Concerns over impact of dredging on Shannon Estuary

The Aughinish Alumina site on the Shannon Estuary

A newly established group that claims to represent farmers, fishermen and residents along the Shannon Estuary has warned that proposed dredging of the area around the Aughinish jetty could have “serious adverse effects on marine life and water quality”.

The Rescue of the River Shannon Group (RRSG) has written to the Minister for the Environment asking him to halt the proposed dredging until its impacts can be studied further and the department is satisfied that there will be no adverse impact on the estuary.

Its chairman, former city councillor Jim Long, stressed that the group was not opposed to the dredging itself, but to the method being proposed, whereby the material removed from the seabed will be pushed out into the river to be washed downstream rather than being removed and stored safely.

He claimed that the seabed around the jetty may contain bauxite and alumina that has fallen into the water during loading and unloading at the pier. “We are not totally against the proposed dredging which is needed to support the berthing of ships at Aughinish jetty, upon which jobs are reliant. What we are against is the method that is being used to carry out the work,” he said.

Last month, the company was granted a foreshore licence to carry out the dredging work which it said was necessary to maintain the design and navigational depth for shipping.

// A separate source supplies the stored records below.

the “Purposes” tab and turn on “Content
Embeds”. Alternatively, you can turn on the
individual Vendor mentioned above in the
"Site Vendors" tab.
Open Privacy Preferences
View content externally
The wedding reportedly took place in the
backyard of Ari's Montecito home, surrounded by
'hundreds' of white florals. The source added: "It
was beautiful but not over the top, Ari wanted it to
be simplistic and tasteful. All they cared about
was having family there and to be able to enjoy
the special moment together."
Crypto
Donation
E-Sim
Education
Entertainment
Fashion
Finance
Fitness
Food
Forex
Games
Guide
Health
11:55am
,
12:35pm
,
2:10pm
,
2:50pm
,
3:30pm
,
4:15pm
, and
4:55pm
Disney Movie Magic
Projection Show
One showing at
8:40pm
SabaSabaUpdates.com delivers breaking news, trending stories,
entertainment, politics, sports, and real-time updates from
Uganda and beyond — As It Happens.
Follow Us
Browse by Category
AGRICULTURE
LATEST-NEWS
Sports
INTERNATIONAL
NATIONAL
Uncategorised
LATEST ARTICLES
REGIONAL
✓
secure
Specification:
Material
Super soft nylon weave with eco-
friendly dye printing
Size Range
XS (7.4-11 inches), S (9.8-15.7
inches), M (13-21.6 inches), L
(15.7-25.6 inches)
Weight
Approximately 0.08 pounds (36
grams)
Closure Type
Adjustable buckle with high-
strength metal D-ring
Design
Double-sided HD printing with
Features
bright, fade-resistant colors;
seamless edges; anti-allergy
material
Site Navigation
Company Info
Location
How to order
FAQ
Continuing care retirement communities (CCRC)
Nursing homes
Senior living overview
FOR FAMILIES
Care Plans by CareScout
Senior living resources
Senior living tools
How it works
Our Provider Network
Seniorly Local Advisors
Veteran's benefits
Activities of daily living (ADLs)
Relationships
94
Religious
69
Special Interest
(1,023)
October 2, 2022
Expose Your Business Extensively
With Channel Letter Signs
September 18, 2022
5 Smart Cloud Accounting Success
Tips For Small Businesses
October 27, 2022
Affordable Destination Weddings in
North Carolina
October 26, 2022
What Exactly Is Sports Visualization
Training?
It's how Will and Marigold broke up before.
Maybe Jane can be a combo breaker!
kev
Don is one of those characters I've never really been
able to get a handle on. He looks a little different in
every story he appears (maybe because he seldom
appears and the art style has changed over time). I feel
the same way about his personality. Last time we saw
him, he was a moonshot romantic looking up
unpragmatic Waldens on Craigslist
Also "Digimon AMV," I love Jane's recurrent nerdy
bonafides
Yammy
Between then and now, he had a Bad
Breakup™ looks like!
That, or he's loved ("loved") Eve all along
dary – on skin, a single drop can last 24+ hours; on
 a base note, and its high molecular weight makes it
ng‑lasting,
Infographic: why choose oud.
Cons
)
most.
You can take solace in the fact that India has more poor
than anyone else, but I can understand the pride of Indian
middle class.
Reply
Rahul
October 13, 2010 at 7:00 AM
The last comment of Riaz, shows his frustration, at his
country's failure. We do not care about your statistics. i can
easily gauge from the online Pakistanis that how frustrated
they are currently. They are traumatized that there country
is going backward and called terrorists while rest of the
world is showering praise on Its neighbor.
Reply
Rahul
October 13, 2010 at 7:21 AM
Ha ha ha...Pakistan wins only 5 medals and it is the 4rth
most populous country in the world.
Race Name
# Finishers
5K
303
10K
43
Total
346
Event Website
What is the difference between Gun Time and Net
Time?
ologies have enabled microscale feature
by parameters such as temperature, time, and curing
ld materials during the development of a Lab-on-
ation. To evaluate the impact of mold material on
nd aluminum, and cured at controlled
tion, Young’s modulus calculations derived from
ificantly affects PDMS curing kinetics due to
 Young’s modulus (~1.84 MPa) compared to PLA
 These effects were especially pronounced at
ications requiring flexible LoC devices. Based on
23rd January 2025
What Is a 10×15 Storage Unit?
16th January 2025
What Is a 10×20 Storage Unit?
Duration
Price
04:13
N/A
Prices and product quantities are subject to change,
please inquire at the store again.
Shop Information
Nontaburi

Aughinish is proposing to conduct an eight-year programme of maintenance dredging with a maximum annual dredge volume of 8,000 cubic metres, or 16,000 tonnes.

A bed leveller or plough dredger will be used to carry out the work by moving sediment material along the sea bed and which can then be distributed by the natural currents in the estuary.

However, Mr Long believes the better solution is to remove the material from the seabed and store it safely on land. “This can be achieved by suction dredging the areas applied for in the foreshore licence and pumped down to the huge red mud ponds on site,” he said.

In his letter to the minister, he stated: “Our group feels, what has been allowed to happen here, is this company has taken the cheap option for themselves which your department has facilitated, but the cost to the estuary will be huge, with approx 16,000 tonnes per annum of sediment moved over an eight year period totaling, which we feel is an underestimated figure byRusal/Aughinish, 128,000 tonnes which in our view will destroy the estuary in all aspects.

 “To our group it’s a huge environmental disaster facilitated by your department. Once this company starts work there is no way of quantifying this amount.” The group has also sought a meeting with the minister to highlight its members’ concerns.

Rusal Aughinish made no comment on the group’s claims this week.